[Collected data]
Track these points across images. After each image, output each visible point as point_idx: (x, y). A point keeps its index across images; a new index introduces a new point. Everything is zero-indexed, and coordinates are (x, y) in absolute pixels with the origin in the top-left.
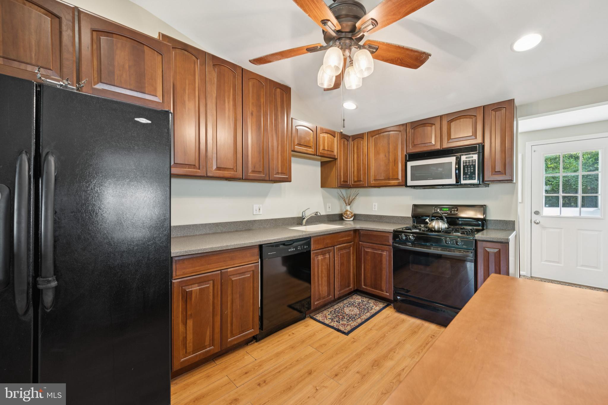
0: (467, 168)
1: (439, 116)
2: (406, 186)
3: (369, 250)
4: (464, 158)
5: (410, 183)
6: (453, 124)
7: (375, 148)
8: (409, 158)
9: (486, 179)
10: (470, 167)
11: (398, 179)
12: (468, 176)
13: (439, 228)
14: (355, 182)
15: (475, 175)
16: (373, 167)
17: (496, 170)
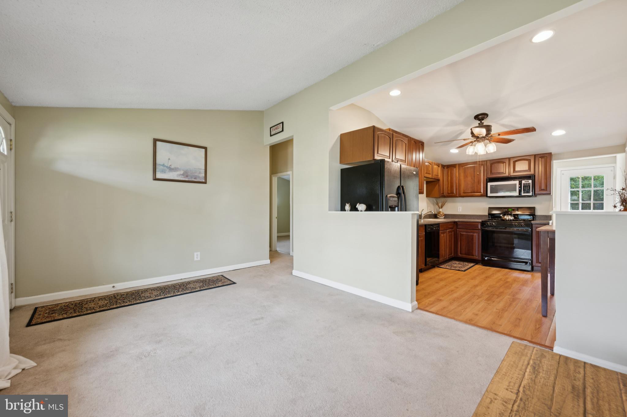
0: (526, 187)
1: (508, 158)
2: (487, 196)
3: (464, 233)
4: (523, 182)
5: (489, 194)
6: (517, 163)
7: (464, 174)
8: (489, 181)
9: (536, 193)
10: (527, 187)
11: (481, 192)
12: (526, 191)
13: (509, 219)
14: (448, 193)
15: (530, 190)
16: (463, 185)
17: (542, 189)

- [WHAT IS BEING ASKED]
Filter the material above, keeping only each line that contains the string "left"; letter case must match.

- [SOLUTION TO THE PROBLEM]
Track these points across images. After each image, output each visible point as point_idx: (x, y). A point keeps its index across images; a new index introduces a new point. Everything is zero-indexed, and coordinates are (x, y) in absolute pixels with the origin in the top-left.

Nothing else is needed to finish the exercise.